==== EXCERPT TO READ ====
I was a baker for the last few months in the Army and realized it was physically easier on my body than being a line cook. I moved up to Washington to pursue a career in the baking industry and got an AAS in Baking and Patisserie. Shortly after finishing school, I got my first job in the baking industry.

I hated it.

Even though we did different flavors every day, each day felt the same. And to top it off, there was no diversity. After a couple months I realized that I needed to change careers. My back couldn’t keep up with the fast paced line cook industry that I loved so much and the baking industry wasn’t the best fit for me.

When I was first introduced to coding, I wasn’t very interested in learning to code. I didn’t care much for technology and was only on my computer once a month to pay bills. To convince me to try it, my friend compared coding to cooking. They both require creativity, having an open mindset, and understanding basic concepts. There are also many different types of coding and cooking which allow you create a variety of differnt things. Though at times they can both be very frustrating when things do come out as you expected.

6 Similarities Between Coding and Cooking

Creativity: In cooking and in coding, you will need to be somewhat creative. Yes you could just follow a recipe or copy a site, but in order to create new things, some creativity is required.

Having an Open Mindset: You will never know everything about cooking or coding, so having an open mindset and seeing what others have to suggest is important in order to grow and possibly make your product better.

Basic Concepts: Both cooking and coding have some basic concepts that are important to understand in order to have a foundation to build off of. Some basic skills for cooking would be knowing your knives and cuts, making a bechamel sauce, knowing the different ways to cook and more. Some basic coding skills would be knowing how to set up an HTML page, navigating through your editor and the console, how to troubleshoot, and more.
==== DATA FOR ANALYSIS ====
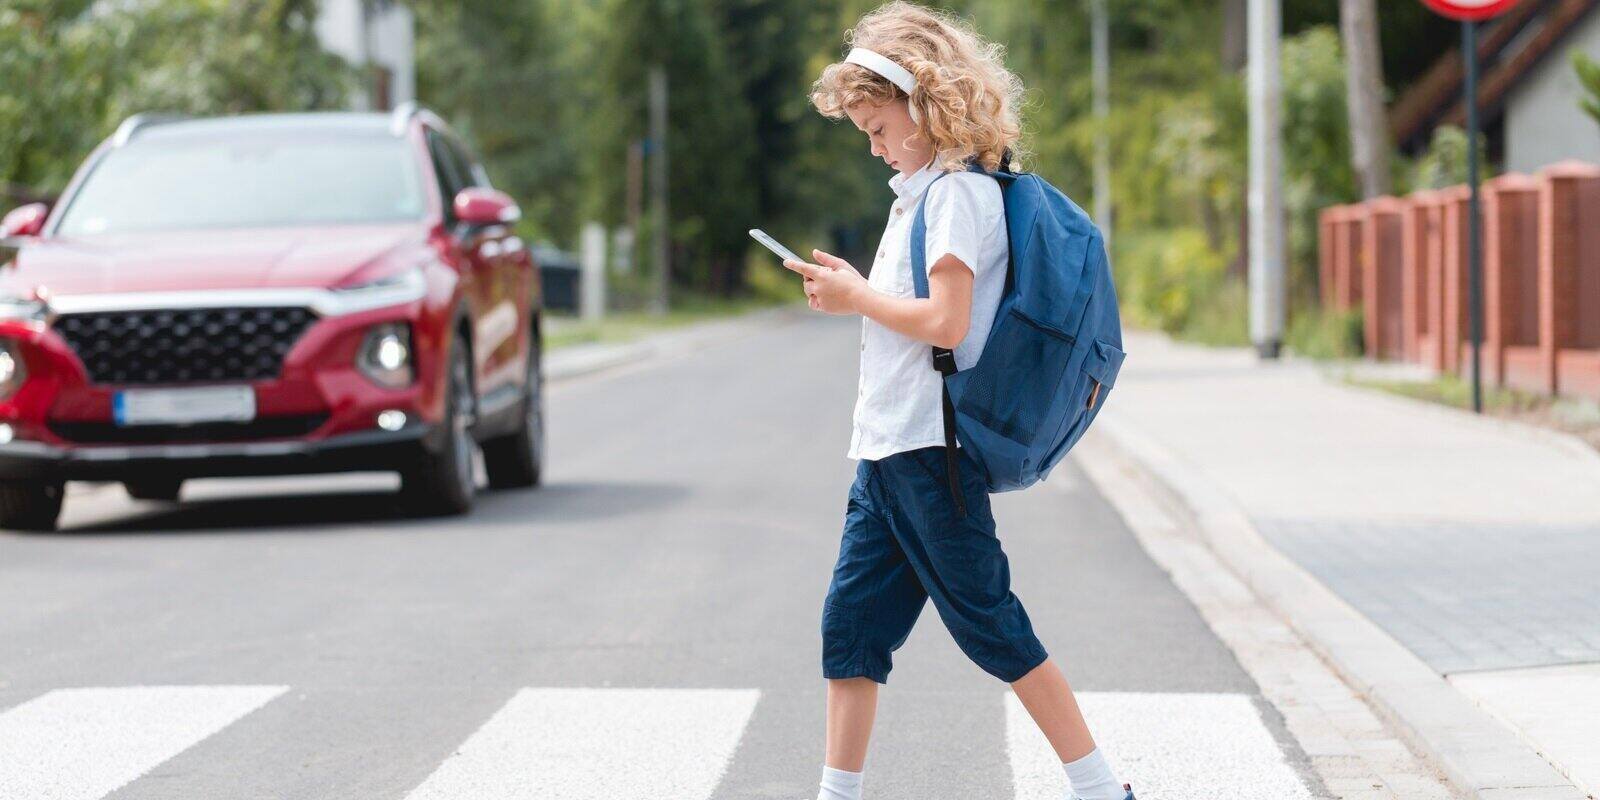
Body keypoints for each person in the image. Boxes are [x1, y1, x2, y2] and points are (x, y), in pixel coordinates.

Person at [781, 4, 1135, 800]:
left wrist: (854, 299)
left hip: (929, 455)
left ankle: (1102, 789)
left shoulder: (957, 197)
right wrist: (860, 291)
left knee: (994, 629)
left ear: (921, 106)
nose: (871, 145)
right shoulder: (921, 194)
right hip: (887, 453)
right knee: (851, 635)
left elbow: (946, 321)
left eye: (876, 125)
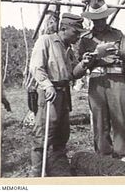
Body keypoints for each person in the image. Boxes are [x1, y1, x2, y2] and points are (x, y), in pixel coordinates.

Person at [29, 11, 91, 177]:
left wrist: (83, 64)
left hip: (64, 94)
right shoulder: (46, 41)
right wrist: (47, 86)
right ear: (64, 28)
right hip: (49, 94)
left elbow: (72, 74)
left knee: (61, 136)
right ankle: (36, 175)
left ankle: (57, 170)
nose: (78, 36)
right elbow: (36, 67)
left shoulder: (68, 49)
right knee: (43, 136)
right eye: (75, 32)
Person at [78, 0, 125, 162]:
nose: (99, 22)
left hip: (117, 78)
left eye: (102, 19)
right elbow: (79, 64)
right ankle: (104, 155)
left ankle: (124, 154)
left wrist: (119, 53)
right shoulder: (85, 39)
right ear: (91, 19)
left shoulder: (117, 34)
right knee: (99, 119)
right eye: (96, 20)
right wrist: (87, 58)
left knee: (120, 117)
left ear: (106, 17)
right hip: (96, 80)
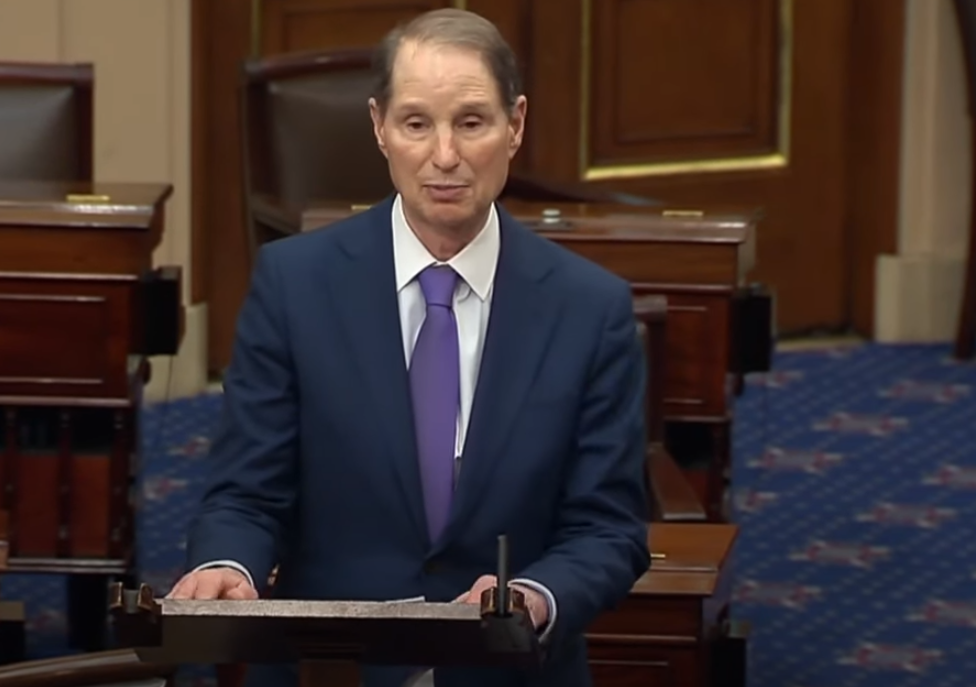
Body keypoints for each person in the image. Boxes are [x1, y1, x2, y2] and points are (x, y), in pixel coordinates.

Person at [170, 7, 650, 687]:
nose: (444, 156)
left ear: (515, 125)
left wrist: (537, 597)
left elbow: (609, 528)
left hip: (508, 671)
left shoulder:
====
==== DATA FOR ANALYSIS ====
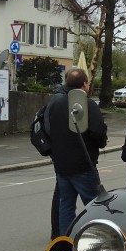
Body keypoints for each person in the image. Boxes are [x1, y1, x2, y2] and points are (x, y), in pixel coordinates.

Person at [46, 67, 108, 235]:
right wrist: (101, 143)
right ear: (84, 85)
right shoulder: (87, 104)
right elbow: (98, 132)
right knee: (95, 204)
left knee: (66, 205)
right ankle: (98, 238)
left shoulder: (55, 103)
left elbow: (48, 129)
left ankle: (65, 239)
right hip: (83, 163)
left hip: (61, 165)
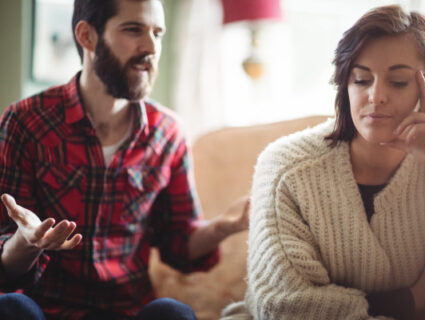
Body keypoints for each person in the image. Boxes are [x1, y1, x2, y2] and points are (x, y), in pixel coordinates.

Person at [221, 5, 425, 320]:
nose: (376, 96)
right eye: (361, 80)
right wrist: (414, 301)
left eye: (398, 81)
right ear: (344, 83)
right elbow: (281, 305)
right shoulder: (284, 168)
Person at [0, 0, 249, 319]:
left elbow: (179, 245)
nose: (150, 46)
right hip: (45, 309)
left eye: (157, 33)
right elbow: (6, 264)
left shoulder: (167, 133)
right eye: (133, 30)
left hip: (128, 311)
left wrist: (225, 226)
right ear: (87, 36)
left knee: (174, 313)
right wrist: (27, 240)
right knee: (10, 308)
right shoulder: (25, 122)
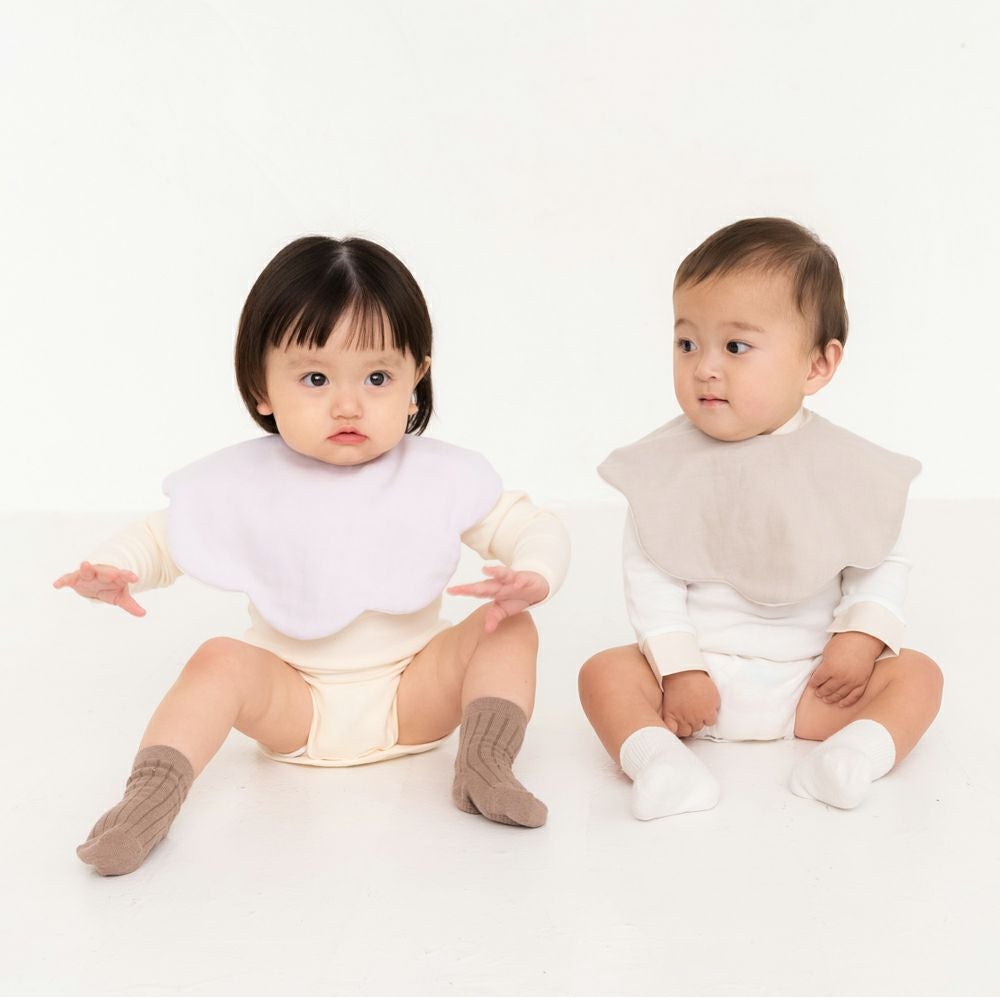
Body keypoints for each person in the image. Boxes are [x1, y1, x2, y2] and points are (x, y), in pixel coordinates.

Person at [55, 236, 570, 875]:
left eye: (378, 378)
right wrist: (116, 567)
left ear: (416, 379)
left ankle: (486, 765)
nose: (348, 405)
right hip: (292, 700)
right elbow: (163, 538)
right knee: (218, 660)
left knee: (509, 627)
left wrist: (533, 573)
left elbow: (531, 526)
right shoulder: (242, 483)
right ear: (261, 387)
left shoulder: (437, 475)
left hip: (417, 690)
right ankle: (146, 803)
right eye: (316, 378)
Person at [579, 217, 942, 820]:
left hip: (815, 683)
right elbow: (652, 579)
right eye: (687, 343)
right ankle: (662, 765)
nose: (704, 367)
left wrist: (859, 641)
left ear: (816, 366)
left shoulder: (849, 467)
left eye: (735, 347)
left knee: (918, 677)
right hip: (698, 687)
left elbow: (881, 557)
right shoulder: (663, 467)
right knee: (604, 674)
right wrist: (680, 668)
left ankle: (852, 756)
====
==== DATA FOR ANALYSIS ====
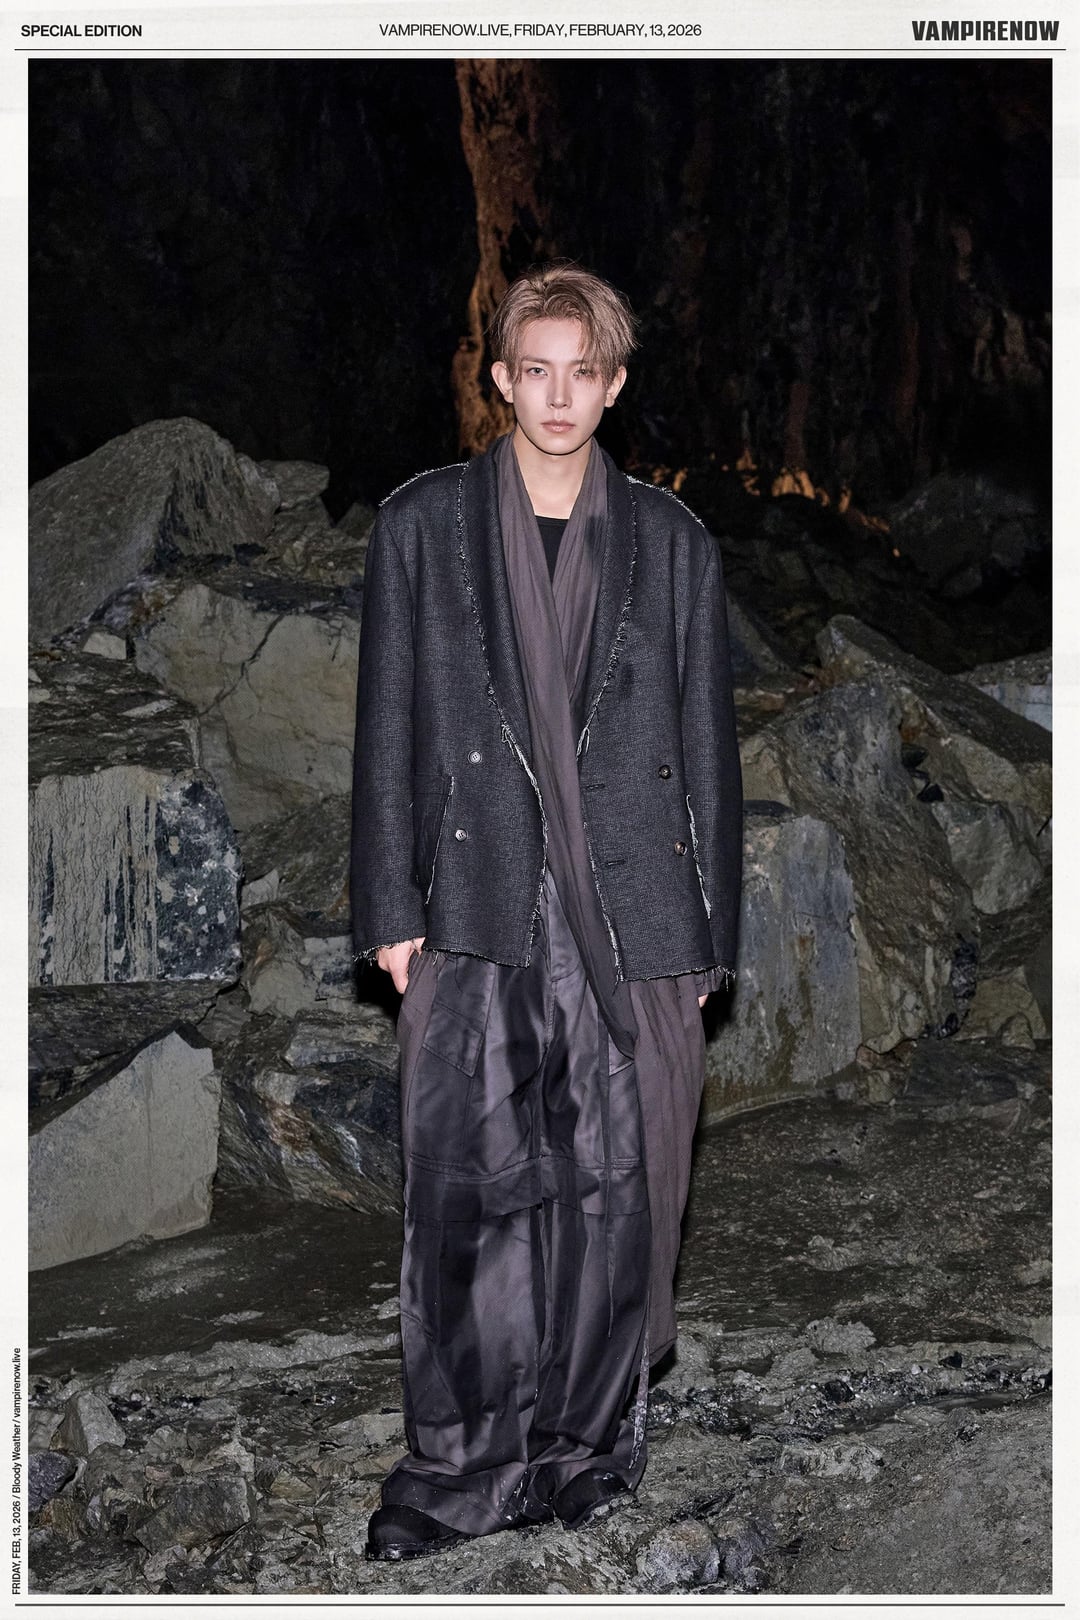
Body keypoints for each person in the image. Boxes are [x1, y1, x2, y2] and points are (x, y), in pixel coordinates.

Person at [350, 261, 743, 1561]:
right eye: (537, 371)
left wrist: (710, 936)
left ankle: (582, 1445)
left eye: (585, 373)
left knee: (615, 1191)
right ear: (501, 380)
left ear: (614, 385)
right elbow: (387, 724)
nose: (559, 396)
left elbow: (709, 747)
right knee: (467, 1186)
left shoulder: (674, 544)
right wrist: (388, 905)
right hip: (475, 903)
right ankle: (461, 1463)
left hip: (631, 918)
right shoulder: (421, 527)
====
SET OF TASKS
1 > In the piece on coding and cooking, copy everything from "6 Similarities Between" down to "creativity is required.", and swap "recipe" for "cookbook".
2 > List the basic cooking skills that the piece on coding and cooking gives as examples.
The entries are separate material and have nothing to do with the piece on coding and cooking.

OUTPUTS BY TASK
1 >
6 Similarities Between Coding and Cooking

Creativity: In cooking and in coding, you will need to be somewhat creative. Yes you could just follow a cookbook or copy a site, but in order to create new things, some creativity is required.

2 >
- Knowing your knives and cuts
- Making a bechamel sauce
- Knowing the different ways to cook